# HOW TO COMPLETE THIS TASK:
Repeat, exactly as written, all of the entries, but not their pictures.

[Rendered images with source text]
______

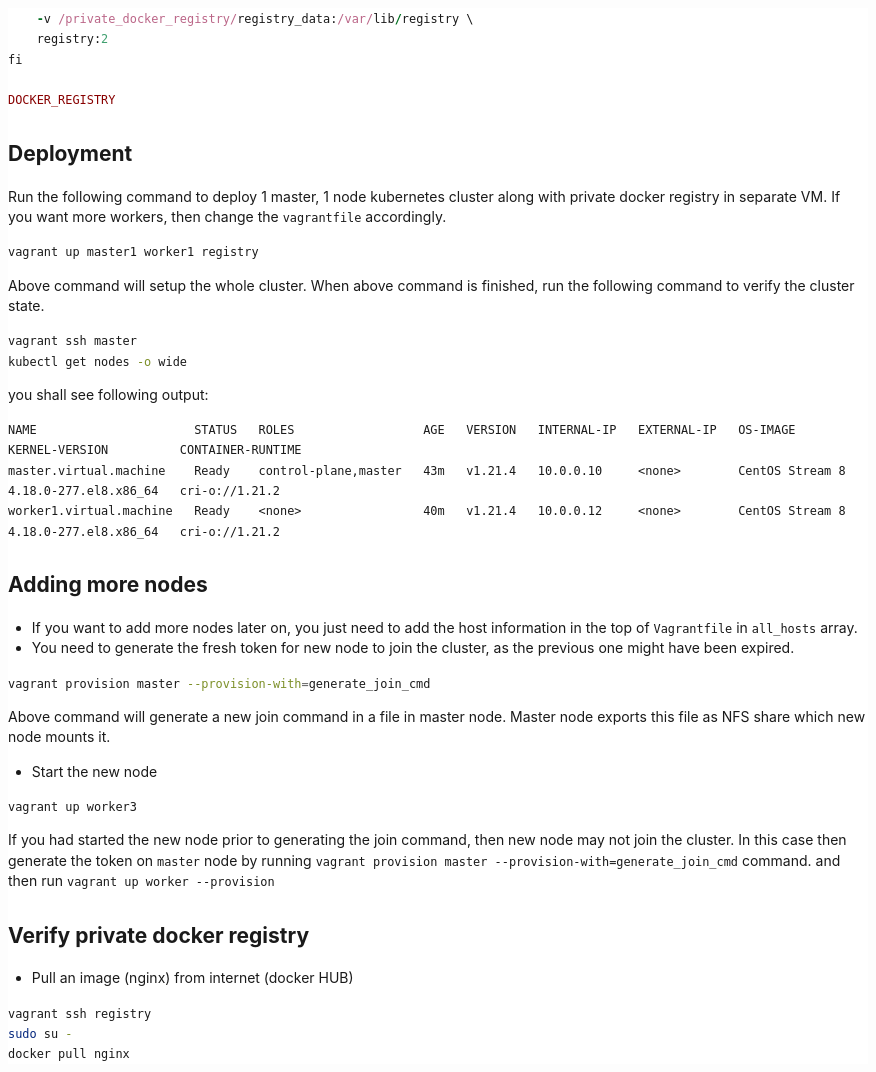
 ```ruby
    -v /private_docker_registry/registry_data:/var/lib/registry \
    registry:2
fi

DOCKER_REGISTRY
```


## Deployment
Run the following command to deploy 1 master, 1 node kubernetes cluster along with private docker registry in separate VM. If you want more workers, then change the `vagrantfile` accordingly.

```bash
vagrant up master1 worker1 registry
```
Above command will setup the whole cluster. When above command is finished, run the following command to verify the cluster state.

```bash
vagrant ssh master
kubectl get nodes -o wide
```

you shall see following output:
```
NAME                      STATUS   ROLES                  AGE   VERSION   INTERNAL-IP   EXTERNAL-IP   OS-IMAGE          KERNEL-VERSION          CONTAINER-RUNTIME
master.virtual.machine    Ready    control-plane,master   43m   v1.21.4   10.0.0.10     <none>        CentOS Stream 8   4.18.0-277.el8.x86_64   cri-o://1.21.2
worker1.virtual.machine   Ready    <none>                 40m   v1.21.4   10.0.0.12     <none>        CentOS Stream 8   4.18.0-277.el8.x86_64   cri-o://1.21.2
```

## Adding more nodes
* If you want to add more nodes later on, you just need to add the host information in the top of `Vagrantfile` in `all_hosts` array.
* You need to generate the fresh token for new node to join the cluster, as the previous one might have been expired.
```bash
vagrant provision master --provision-with=generate_join_cmd
```
Above command will generate a new join command in a file in master node. Master node exports this file as NFS share which new node mounts it.
* Start the new node
```bash
vagrant up worker3
```
If you had started the new node prior to generating the join command, then new node may not join the cluster. In this case then generate the token on `master` node by running `vagrant provision master --provision-with=generate_join_cmd` command. and then run `vagrant up worker --provision`

## Verify private docker registry
* Pull an image (nginx) from internet (docker HUB)
```bash
vagrant ssh registry
sudo su -
docker pull nginx
```
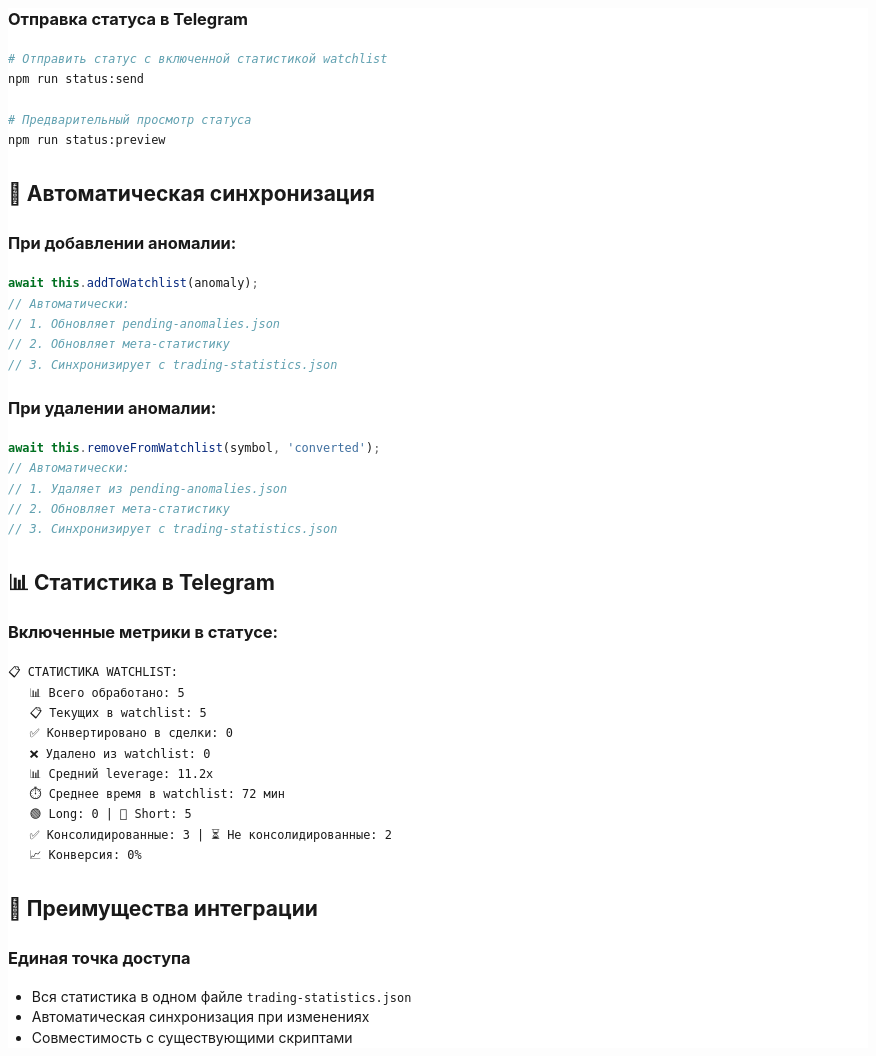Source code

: ### Отправка статуса в Telegram

```bash
# Отправить статус с включенной статистикой watchlist
npm run status:send

# Предварительный просмотр статуса
npm run status:preview
```

## 🔄 Автоматическая синхронизация

### При добавлении аномалии:
```javascript
await this.addToWatchlist(anomaly);
// Автоматически:
// 1. Обновляет pending-anomalies.json
// 2. Обновляет мета-статистику
// 3. Синхронизирует с trading-statistics.json
```

### При удалении аномалии:
```javascript
await this.removeFromWatchlist(symbol, 'converted');
// Автоматически:
// 1. Удаляет из pending-anomalies.json
// 2. Обновляет мета-статистику
// 3. Синхронизирует с trading-statistics.json
```

## 📊 Статистика в Telegram

### Включенные метрики в статусе:

```
📋 СТАТИСТИКА WATCHLIST:
   📊 Всего обработано: 5
   📋 Текущих в watchlist: 5
   ✅ Конвертировано в сделки: 0
   ❌ Удалено из watchlist: 0
   📊 Средний leverage: 11.2x
   ⏱️ Среднее время в watchlist: 72 мин
   🟢 Long: 0 | 🔴 Short: 5
   ✅ Консолидированные: 3 | ⏳ Не консолидированные: 2
   📈 Конверсия: 0%
```

## 🎯 Преимущества интеграции

### Единая точка доступа
- Вся статистика в одном файле `trading-statistics.json`
- Автоматическая синхронизация при изменениях
- Совместимость с существующими скриптами
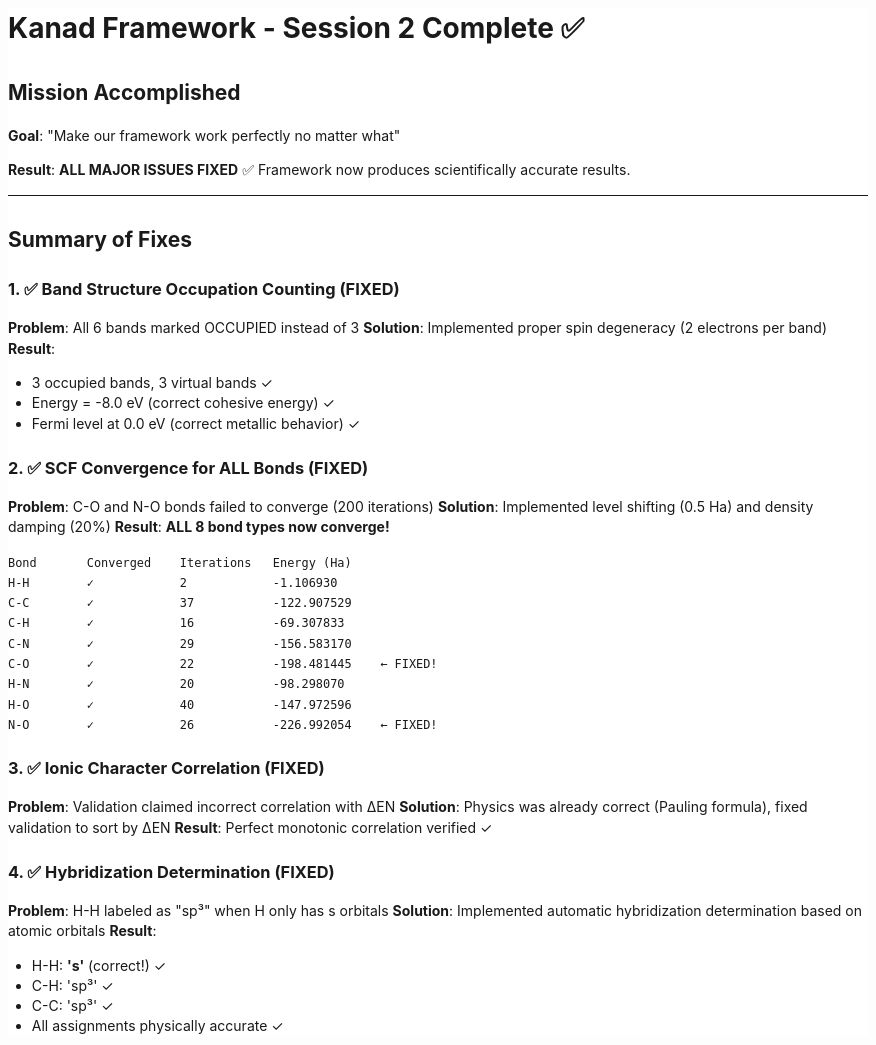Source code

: # Kanad Framework - Session 2 Complete ✅

## Mission Accomplished

**Goal**: "Make our framework work perfectly no matter what"

**Result**: **ALL MAJOR ISSUES FIXED** ✅ Framework now produces scientifically accurate results.

---

## Summary of Fixes

### 1. ✅ Band Structure Occupation Counting (FIXED)

**Problem**: All 6 bands marked OCCUPIED instead of 3
**Solution**: Implemented proper spin degeneracy (2 electrons per band)
**Result**:
- 3 occupied bands, 3 virtual bands ✓
- Energy = -8.0 eV (correct cohesive energy) ✓
- Fermi level at 0.0 eV (correct metallic behavior) ✓

### 2. ✅ SCF Convergence for ALL Bonds (FIXED)

**Problem**: C-O and N-O bonds failed to converge (200 iterations)
**Solution**: Implemented level shifting (0.5 Ha) and density damping (20%)
**Result**: **ALL 8 bond types now converge!**

```
Bond       Converged    Iterations   Energy (Ha)
H-H        ✓            2            -1.106930
C-C        ✓            37           -122.907529
C-H        ✓            16           -69.307833
C-N        ✓            29           -156.583170
C-O        ✓            22           -198.481445    ← FIXED!
H-N        ✓            20           -98.298070
H-O        ✓            40           -147.972596
N-O        ✓            26           -226.992054    ← FIXED!
```

### 3. ✅ Ionic Character Correlation (FIXED)

**Problem**: Validation claimed incorrect correlation with ΔEN
**Solution**: Physics was already correct (Pauling formula), fixed validation to sort by ΔEN
**Result**: Perfect monotonic correlation verified ✓

### 4. ✅ Hybridization Determination (FIXED)

**Problem**: H-H labeled as "sp³" when H only has s orbitals
**Solution**: Implemented automatic hybridization determination based on atomic orbitals
**Result**:
- H-H: **'s'** (correct!) ✓
- C-H: 'sp³' ✓
- C-C: 'sp³' ✓
- All assignments physically accurate ✓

______

# EXPECTED ANSWER:
 ```ruby
    -v /private_docker_registry/registry_data:/var/lib/registry \
    registry:2
fi

DOCKER_REGISTRY
```


## Deployment
Run the following command to deploy 1 master, 1 node kubernetes cluster along with private docker registry in separate VM. If you want more workers, then change the `vagrantfile` accordingly.

```bash
vagrant up master1 worker1 registry
```
Above command will setup the whole cluster. When above command is finished, run the following command to verify the cluster state.

```bash
vagrant ssh master
kubectl get nodes -o wide
```

you shall see following output:
```
NAME                      STATUS   ROLES                  AGE   VERSION   INTERNAL-IP   EXTERNAL-IP   OS-IMAGE          KERNEL-VERSION          CONTAINER-RUNTIME
master.virtual.machine    Ready    control-plane,master   43m   v1.21.4   10.0.0.10     <none>        CentOS Stream 8   4.18.0-277.el8.x86_64   cri-o://1.21.2
worker1.virtual.machine   Ready    <none>                 40m   v1.21.4   10.0.0.12     <none>        CentOS Stream 8   4.18.0-277.el8.x86_64   cri-o://1.21.2
```

## Adding more nodes
* If you want to add more nodes later on, you just need to add the host information in the top of `Vagrantfile` in `all_hosts` array.
* You need to generate the fresh token for new node to join the cluster, as the previous one might have been expired.
```bash
vagrant provision master --provision-with=generate_join_cmd
```
Above command will generate a new join command in a file in master node. Master node exports this file as NFS share which new node mounts it.
* Start the new node
```bash
vagrant up worker3
```
If you had started the new node prior to generating the join command, then new node may not join the cluster. In this case then generate the token on `master` node by running `vagrant provision master --provision-with=generate_join_cmd` command. and then run `vagrant up worker --provision`

## Verify private docker registry
* Pull an image (nginx) from internet (docker HUB)
```bash
vagrant ssh registry
sudo su -
docker pull nginx
```
Source code

: ### Отправка статуса в Telegram

```bash
# Отправить статус с включенной статистикой watchlist
npm run status:send

# Предварительный просмотр статуса
npm run status:preview
```

## 🔄 Автоматическая синхронизация

### При добавлении аномалии:
```javascript
await this.addToWatchlist(anomaly);
// Автоматически:
// 1. Обновляет pending-anomalies.json
// 2. Обновляет мета-статистику
// 3. Синхронизирует с trading-statistics.json
```

### При удалении аномалии:
```javascript
await this.removeFromWatchlist(symbol, 'converted');
// Автоматически:
// 1. Удаляет из pending-anomalies.json
// 2. Обновляет мета-статистику
// 3. Синхронизирует с trading-statistics.json
```

## 📊 Статистика в Telegram

### Включенные метрики в статусе:

```
📋 СТАТИСТИКА WATCHLIST:
   📊 Всего обработано: 5
   📋 Текущих в watchlist: 5
   ✅ Конвертировано в сделки: 0
   ❌ Удалено из watchlist: 0
   📊 Средний leverage: 11.2x
   ⏱️ Среднее время в watchlist: 72 мин
   🟢 Long: 0 | 🔴 Short: 5
   ✅ Консолидированные: 3 | ⏳ Не консолидированные: 2
   📈 Конверсия: 0%
```

## 🎯 Преимущества интеграции

### Единая точка доступа
- Вся статистика в одном файле `trading-statistics.json`
- Автоматическая синхронизация при изменениях
- Совместимость с существующими скриптами
Source code

: # Kanad Framework - Session 2 Complete ✅

## Mission Accomplished

**Goal**: "Make our framework work perfectly no matter what"

**Result**: **ALL MAJOR ISSUES FIXED** ✅ Framework now produces scientifically accurate results.

---

## Summary of Fixes

### 1. ✅ Band Structure Occupation Counting (FIXED)

**Problem**: All 6 bands marked OCCUPIED instead of 3
**Solution**: Implemented proper spin degeneracy (2 electrons per band)
**Result**:
- 3 occupied bands, 3 virtual bands ✓
- Energy = -8.0 eV (correct cohesive energy) ✓
- Fermi level at 0.0 eV (correct metallic behavior) ✓

### 2. ✅ SCF Convergence for ALL Bonds (FIXED)

**Problem**: C-O and N-O bonds failed to converge (200 iterations)
**Solution**: Implemented level shifting (0.5 Ha) and density damping (20%)
**Result**: **ALL 8 bond types now converge!**

```
Bond       Converged    Iterations   Energy (Ha)
H-H        ✓            2            -1.106930
C-C        ✓            37           -122.907529
C-H        ✓            16           -69.307833
C-N        ✓            29           -156.583170
C-O        ✓            22           -198.481445    ← FIXED!
H-N        ✓            20           -98.298070
H-O        ✓            40           -147.972596
N-O        ✓            26           -226.992054    ← FIXED!
```

### 3. ✅ Ionic Character Correlation (FIXED)

**Problem**: Validation claimed incorrect correlation with ΔEN
**Solution**: Physics was already correct (Pauling formula), fixed validation to sort by ΔEN
**Result**: Perfect monotonic correlation verified ✓

### 4. ✅ Hybridization Determination (FIXED)

**Problem**: H-H labeled as "sp³" when H only has s orbitals
**Solution**: Implemented automatic hybridization determination based on atomic orbitals
**Result**:
- H-H: **'s'** (correct!) ✓
- C-H: 'sp³' ✓
- C-C: 'sp³' ✓
- All assignments physically accurate ✓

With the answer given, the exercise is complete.